Her bathroom floor was cold on her bare feet, but one of the great things about this old house was the water pressure. She turned on the shower, hung her robe and nightshirt on the hook on the back of the door and eased herself under the spray. She thought of nothing but the heat and comfort for several long minutes, then got down to the business of washing.
The more she thought about bringing Seth to work in the clinic, the more she liked the idea. It would get him out of the house, give him a practical way to get used to his prosthetic. And it would be a safe place.
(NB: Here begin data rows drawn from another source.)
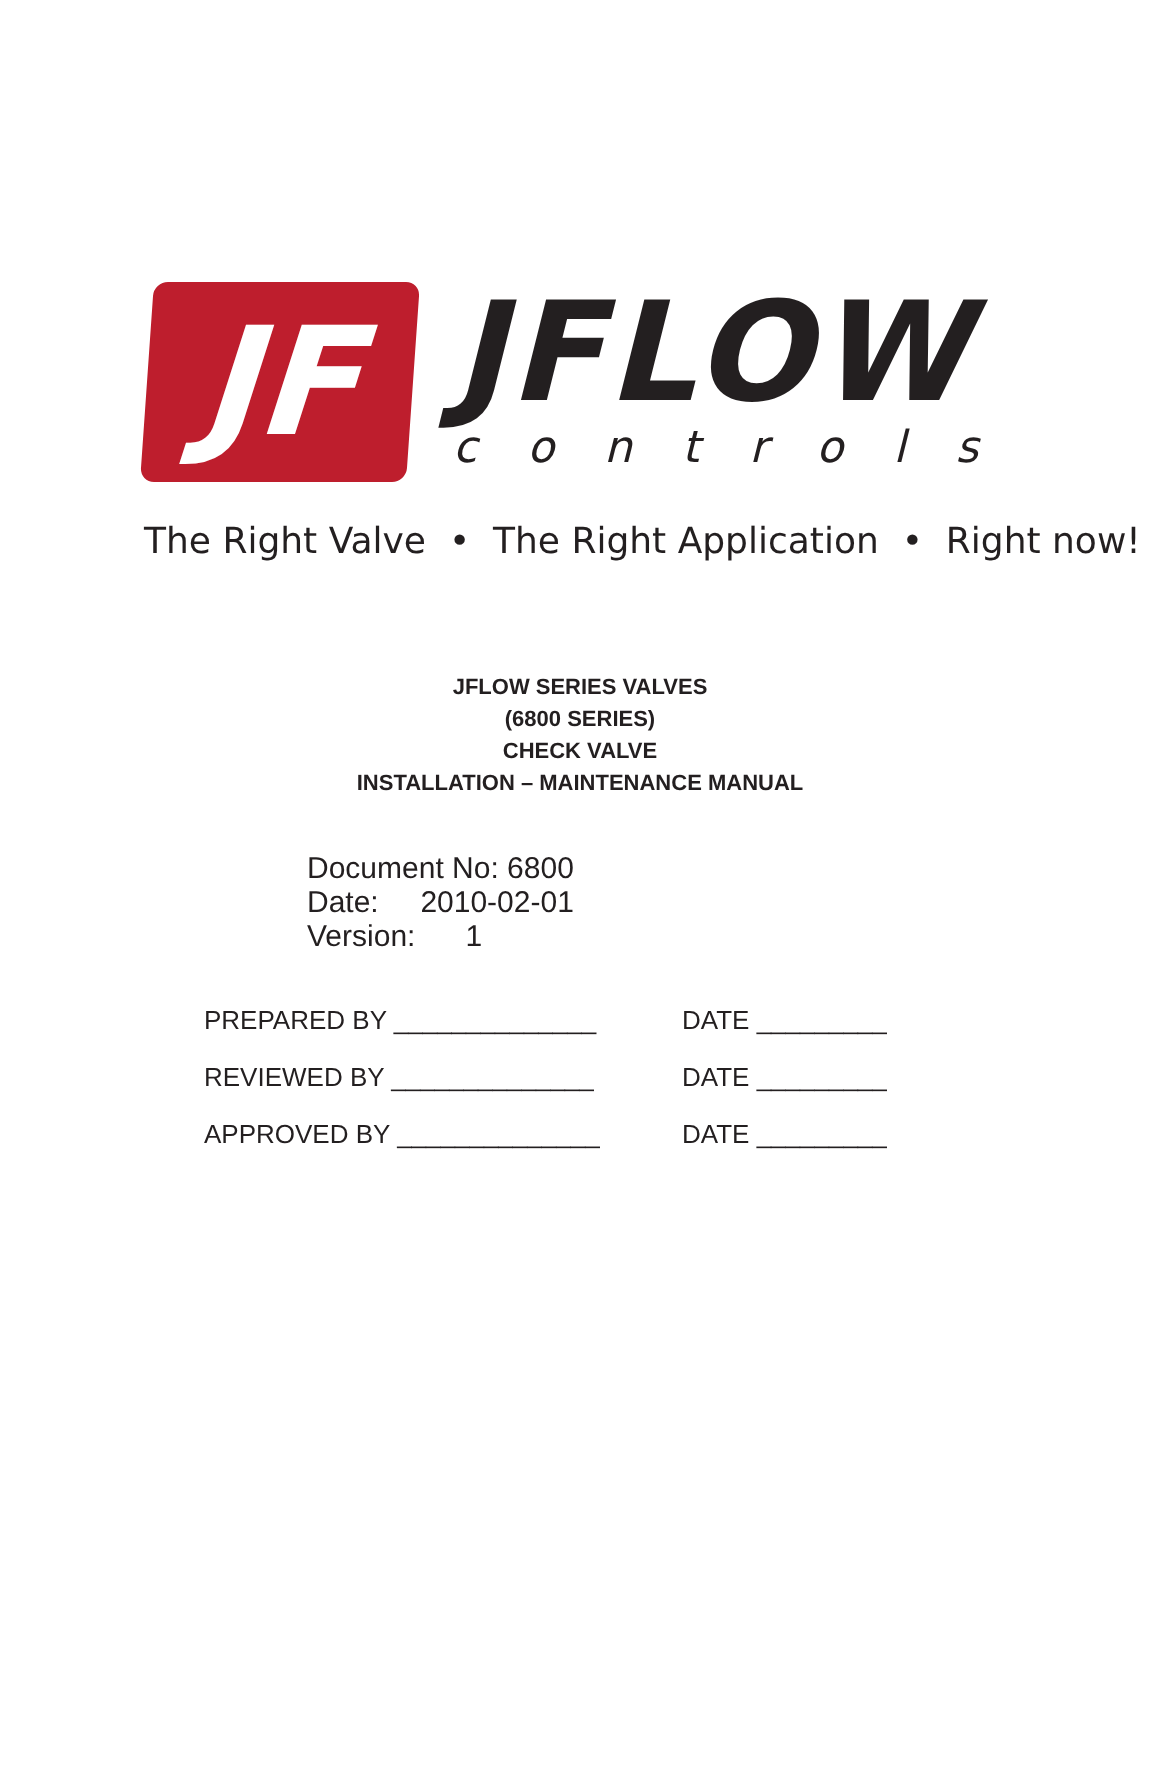JF
JFLOW
controls
The Right Valve • The Right Application • Right now!
JFLOW SERIES VALVES
(6800 SERIES)
CHECK VALVE
INSTALLATION – MAINTENANCE MANUAL
Document No: 6800
Date: 2010-02-01
Version: 1
PREPARED BY ______________ DATE _________
REVIEWED BY ______________ DATE _________
APPROVED BY ______________ DATE _________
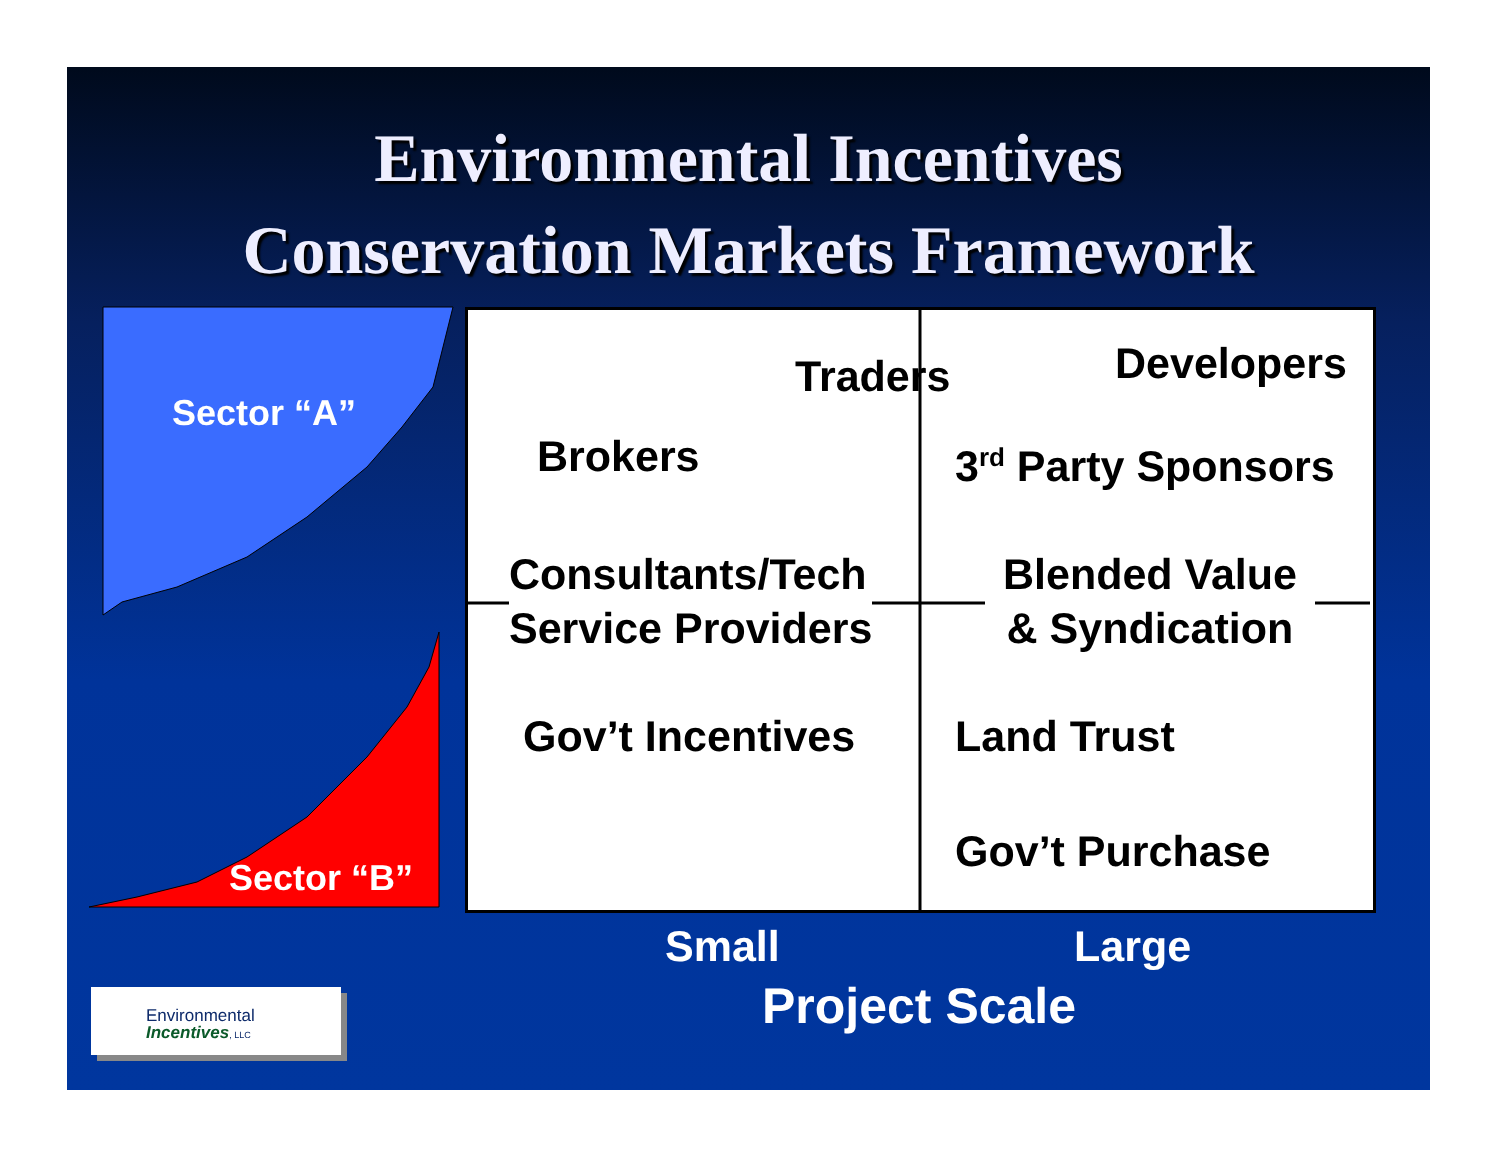Environmental Incentives
Conservation Markets Framework
Sector “A”
Sector “B”
Traders Developers
Brokers 3<sup>rd</sup> Party Sponsors
Consultants/Tech
Service Providers
Blended Value
& Syndication
Gov’t Incentives Land Trust
Gov’t Purchase
Small Large
Project Scale
Environmental
Incentives, LLC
The kind of people who came to the clinic weren't likely to connect Seth, especially the way he looked now, to the Wanted posters. She'd encouraged him to do more than grow his hair, but he couldn't stand the mustache or beard. Maybe they could dye his hair, although it would be a shame to change those coppery highlights. Harper smiled, thinking of Seth's reaction if she should dare say such a thing. He wasn't exactly open to his feminine side, was he?
She finished washing her hair, then spread some shave gel on her right leg. She was pasty white, which she'd never been, even as a kid, but she didn't spend much time outdoors anymore. The hiking she loved was a thing of the past, work keeping her a virtual prisoner. It was probably foolish to ignore other aspects of her life, and if it wasn't quite so chilly out, she'd drive herself up to Angeles National Forest and get lost in the trees. Unfortunately this January was exceptionally cold and wet, and she wanted to hike for pleasure, not punishment.
After finishing her left leg, she rinsed off all the soap, shampoo and gel, wishing she didn't have to go down to the basement at all. Wishing she didn't know that Seth was still so angry. Wishing...
Wishing she had a man in her home who wanted her. Wanted to be there. She was lonely. Not because she had no real friends. That was nothing new. She didn't trust a lot of people, not in that intimate way she saw all around her. That had never been her style. But she wasn't one to deny herself when it came to men. She liked them, had always liked them. Not for keeps, of course, but for a month or two. If the chemistry was there, why not?
The chemistry hadn't even been alive in her since that day in Serbia. She didn't even want to think about how long she'd been without. She'd considered Seth, naturally, but he was so...so pissed. At her. Some women might get off on that whole macho anger thing, but not her. Not yet. But if something didn't change, she wasn't guaranteeing a thing.
She grabbed the towel off the rack, and fifteen minutes later she was in jeans and a sweater, her sneakers tied, her hair as neat as it ever got. No makeup, not for work.
Downstairs, the coffeepot had done its job, and she filled two mugs. Black for Seth and light for her. Then she headed down to the basement of doom.